Many of the characters in Jane Eyre by Charlotte Bronte (1847) seem to be types. The first one I noticed was Helen Burns, the virtuous and consumptive friend Jane meets in the school for orphans. Helen speaks with the sort of prescient wisdom that some like to think a dying person would have. Another is Mr. Brockhurst, the cruel and unfeeling owner of the school, and then there is Jane’s aunt, Mrs. Reed, who takes care of her dead brother’s daughter and despises the girl as a result. In fact, Mrs. Reed and her two daughters could be characters from a Cinderella tale. Many of the characters, most notably Mr. Rochester, are types. Even Jane herself is the kind of character who often appears in narratives about unfortunate orphans left in the care of cruel relatives. Yet humanizing, individuating elements within these characters bring them to life.

Jane certainly encounters a series of insensitive, doctrinaire, overbearing men, from Mr. Brockhurst to John St. Rivers (who wants her to travel with him to India to work as missionaries—she must agree to marry him for the sake of propriety rather than love), to Rochester himself.

One of Jane’s constant goals in this novel is democracy and equality. She is no activist crusader, but as an orphan abandoned by her aunt and whom many consider to be illegitimate (she isn’t), she occupies a low rung on the social ladder. She’s constantly reminded of her low social status, treated by some in the novel as hardly human. Her true state becomes clear when she leaves Mr. Rochester’s estate, after a shocking discovery, and travels out on her own. She loses her pocketbook and is penniless, wandering from one house to another, rejected. She almost dies of hunger and exposure. Her abject social state is never more clearly shown.

For Jane Eyre, equality and democracy have to do with social class and gender.

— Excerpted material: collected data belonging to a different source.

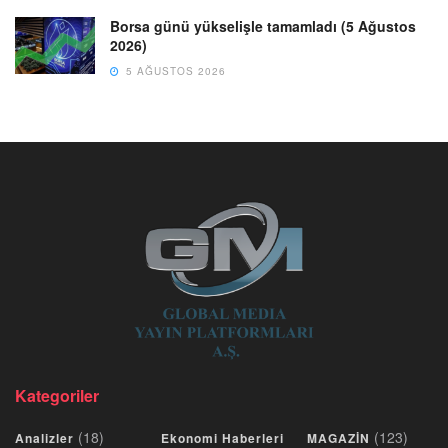
Borsa günü yükselişle tamamladı (5 Ağustos
2026)
5 AĞUSTOS 2026
Kategoriler
(18)
(123)
Analizler
Ekonomi Haberleri
MAGAZİN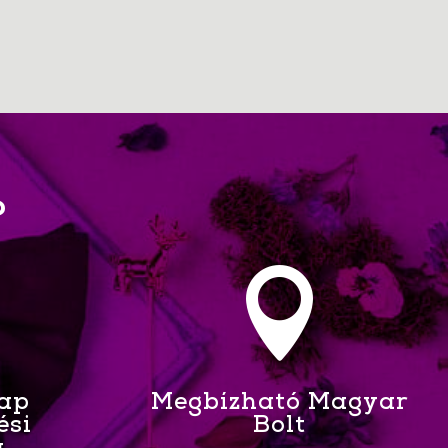
?

Nap
Megbízható Magyar
ési
Bolt
a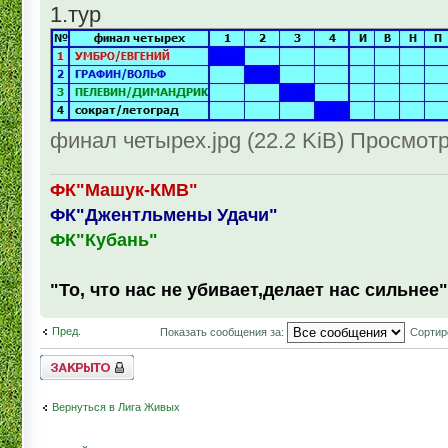
1.тур
финал четырех.jpg (22.2 KiB) Просмотр
ФК"Машук-КМВ"
ФК"Джентльмены Удачи"
ФК"Кубань"
"То, что нас не убивает,делает нас сильнее"
Пред.
Показать сообщения за:
Сортир
Topic locked
Вернуться в Лига Живых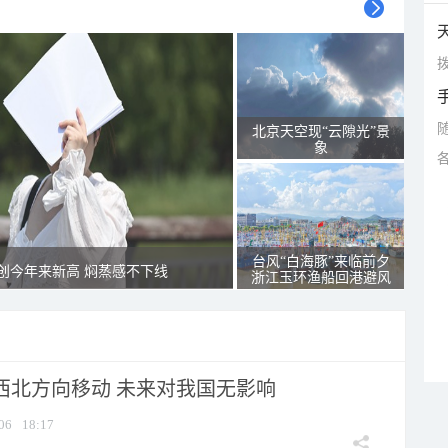
拨
北京天空现“云隙光”景
象
台风“白海豚”来临前夕
创今年来新高 焖蒸感不下线
浙江玉环渔船回港避风
向西北方向移动 未来对我国无影响
06
18:17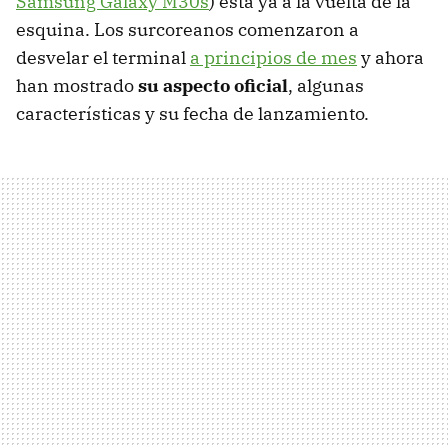
Samsung Galaxy M30s
) está ya a la vuelta de la
esquina. Los surcoreanos comenzaron a
desvelar el terminal
a principios de mes
y ahora
han mostrado
su aspecto oficial
, algunas
características y su fecha de lanzamiento.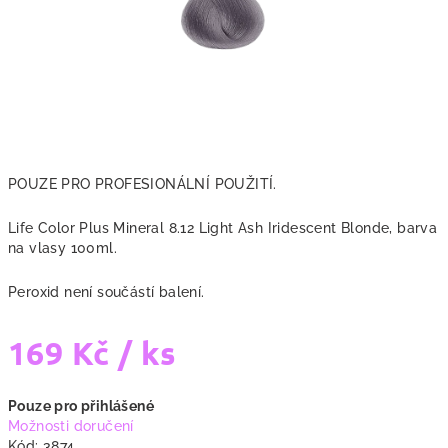
POUZE PRO PROFESIONÁLNÍ POUŽITÍ.
Life Color Plus Mineral 8.12 Light Ash Iridescent Blonde, barva
na vlasy 100ml.
Peroxid není součástí balení.
169 Kč
/ ks
Měrná
Pouze pro přihlášené
cena:
Možnosti doručení
Kód:
3874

She’s keenly aware that the problems she faces are largely a reflection of her low social standing and the fact that she is a woman. On a number of occasions she stands up for herself, even at the moment her rescue seems at hand. She wants to be treated as a human being. She refuses to allow Rochester to treat her as an “angel.” Once she comes to know him, his temper and ego don’t cow her. Bronte’s position on the British social class system seems clear: she doesn’t like it. Nor does she like the unequal station accorded women in 19th-century British life.

Yet what is undeniable about Jane is that rescue for her doesn’t mean life in a world without class differences—it means rescue from poverty and lower-class circumstances. It means rescue from “spinsterhood” (she is 19). Jane is highly educated, virtuous, well mannered—she has all the virtues of the upper class (and few of its defects). Hence, the upper class, so the novel seems to suggest, is where she belongs. Despite her “plain and marked appearance” she also deserves a suitable husband, as this will give her the freedom, the independence from care and work, she deserves. The husband she receives is the one she pined for, even after her unpleasant discovery, and despite his missing arm, missing eye, and generally disagreeable manner. But he loves her, and she loves him. So the rescue that comes to her is a life of unending service to a man who loves her, but whose needs given his condition are considerable. I suppose we are to see this as a willing life of servitude rather than the unwilling one which she’d previously suffered.

There are interesting elements of Gothicism throughout this novel—the strange noises in the attic, the unexplainable fire, the ghost or apparition Jane sees as a young girl, the cruelties she suffers in her aunt’s home, the hints of emotional unbalance in Rochester, in other characters, in Jane herself.

This novel really is a sort of hodgepodge of styles and modes and ambitions. But it’s an entertaining hodgepodge centered by the character of Jane.